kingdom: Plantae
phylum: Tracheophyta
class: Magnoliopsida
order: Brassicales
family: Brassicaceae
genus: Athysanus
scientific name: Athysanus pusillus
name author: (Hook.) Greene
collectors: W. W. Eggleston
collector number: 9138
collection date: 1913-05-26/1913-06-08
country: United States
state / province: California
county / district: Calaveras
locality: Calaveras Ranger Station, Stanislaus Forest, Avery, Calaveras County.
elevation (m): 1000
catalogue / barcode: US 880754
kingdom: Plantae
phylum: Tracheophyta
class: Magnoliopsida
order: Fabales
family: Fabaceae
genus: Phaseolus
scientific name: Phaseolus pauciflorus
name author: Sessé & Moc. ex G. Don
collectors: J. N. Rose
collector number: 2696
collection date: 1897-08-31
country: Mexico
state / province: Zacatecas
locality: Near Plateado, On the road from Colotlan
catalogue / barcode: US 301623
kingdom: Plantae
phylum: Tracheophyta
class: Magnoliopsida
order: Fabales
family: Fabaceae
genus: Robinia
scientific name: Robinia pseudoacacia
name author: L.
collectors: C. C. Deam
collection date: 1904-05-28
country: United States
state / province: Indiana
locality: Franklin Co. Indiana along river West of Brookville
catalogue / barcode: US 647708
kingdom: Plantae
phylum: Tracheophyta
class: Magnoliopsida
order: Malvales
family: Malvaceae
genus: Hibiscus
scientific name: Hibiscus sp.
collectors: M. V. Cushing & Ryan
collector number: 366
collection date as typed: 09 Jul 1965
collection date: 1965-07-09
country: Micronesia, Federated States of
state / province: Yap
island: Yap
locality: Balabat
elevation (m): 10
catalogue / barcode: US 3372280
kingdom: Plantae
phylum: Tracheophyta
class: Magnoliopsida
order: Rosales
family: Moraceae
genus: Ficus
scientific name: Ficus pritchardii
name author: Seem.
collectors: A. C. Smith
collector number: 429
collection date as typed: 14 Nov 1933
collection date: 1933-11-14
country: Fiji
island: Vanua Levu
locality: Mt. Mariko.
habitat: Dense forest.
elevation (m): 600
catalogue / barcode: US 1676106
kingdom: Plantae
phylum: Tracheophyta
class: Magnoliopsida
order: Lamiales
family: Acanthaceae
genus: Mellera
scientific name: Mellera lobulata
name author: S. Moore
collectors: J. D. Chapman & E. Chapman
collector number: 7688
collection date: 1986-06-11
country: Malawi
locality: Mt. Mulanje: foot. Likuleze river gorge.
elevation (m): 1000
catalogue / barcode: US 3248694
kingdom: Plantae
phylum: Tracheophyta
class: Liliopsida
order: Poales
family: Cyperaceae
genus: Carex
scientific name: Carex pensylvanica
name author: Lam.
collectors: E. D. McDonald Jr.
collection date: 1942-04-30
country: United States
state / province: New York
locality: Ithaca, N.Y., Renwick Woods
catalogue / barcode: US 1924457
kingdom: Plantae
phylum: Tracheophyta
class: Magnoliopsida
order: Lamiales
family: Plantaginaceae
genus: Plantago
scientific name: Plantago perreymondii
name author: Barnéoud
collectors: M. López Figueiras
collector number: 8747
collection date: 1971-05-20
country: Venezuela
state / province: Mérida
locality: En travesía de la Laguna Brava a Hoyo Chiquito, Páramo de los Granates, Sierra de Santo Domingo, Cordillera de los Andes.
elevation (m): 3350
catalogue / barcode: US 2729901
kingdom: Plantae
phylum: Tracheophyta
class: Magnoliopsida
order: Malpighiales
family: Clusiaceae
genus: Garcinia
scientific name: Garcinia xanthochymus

+ + + +

▸ **SET TASK**: Could you put everything in the material from the line containing "name author: Seem." down to and including the line containing "collector number: 8747" into a Markdown table with the columns Row and Line, numbering each line and leaving out any blank ones?

▸ **ANSWER TO THE PROBLEM**:
| Row | Line |
|---|---|
| 1 | name author: Seem. |
| 2 | collectors: A. C. Smith |
| 3 | collector number: 429 |
| 4 | collection date as typed: 14 Nov 1933 |
| 5 | collection date: 1933-11-14 |
| 6 | country: Fiji |
| 7 | island: Vanua Levu |
| 8 | locality: Mt. Mariko. |
| 9 | habitat: Dense forest. |
| 10 | elevation (m): 600 |
| 11 | catalogue / barcode: US 1676106 |
| 12 | kingdom: Plantae |
| 13 | phylum: Tracheophyta |
| 14 | class: Magnoliopsida |
| 15 | order: Lamiales |
| 16 | family: Acanthaceae |
| 17 | genus: Mellera |
| 18 | scientific name: Mellera lobulata |
| 19 | name author: S. Moore |
| 20 | collectors: J. D. Chapman & E. Chapman |
| 21 | collector number: 7688 |
| 22 | collection date: 1986-06-11 |
| 23 | country: Malawi |
| 24 | locality: Mt. Mulanje: foot. Likuleze river gorge. |
| 25 | elevation (m): 1000 |
| 26 | catalogue / barcode: US 3248694 |
| 27 | kingdom: Plantae |
| 28 | phylum: Tracheophyta |
| 29 | class: Liliopsida |
| 30 | order: Poales |
| 31 | family: Cyperaceae |
| 32 | genus: Carex |
| 33 | scientific name: Carex pensylvanica |
| 34 | name author: Lam. |
| 35 | collectors: E. D. McDonald Jr. |
| 36 | collection date: 1942-04-30 |
| 37 | country: United States |
| 38 | state / province: New York |
| 39 | locality: Ithaca, N.Y., Renwick Woods |
| 40 | catalogue / barcode: US 1924457 |
| 41 | kingdom: Plantae |
| 42 | phylum: Tracheophyta |
| 43 | class: Magnoliopsida |
| 44 | order: Lamiales |
| 45 | family: Plantaginaceae |
| 46 | genus: Plantago |
| 47 | scientific name: Plantago perreymondii |
| 48 | name author: Barnéoud |
| 49 | collectors: M. López Figueiras |
| 50 | collector number: 8747 |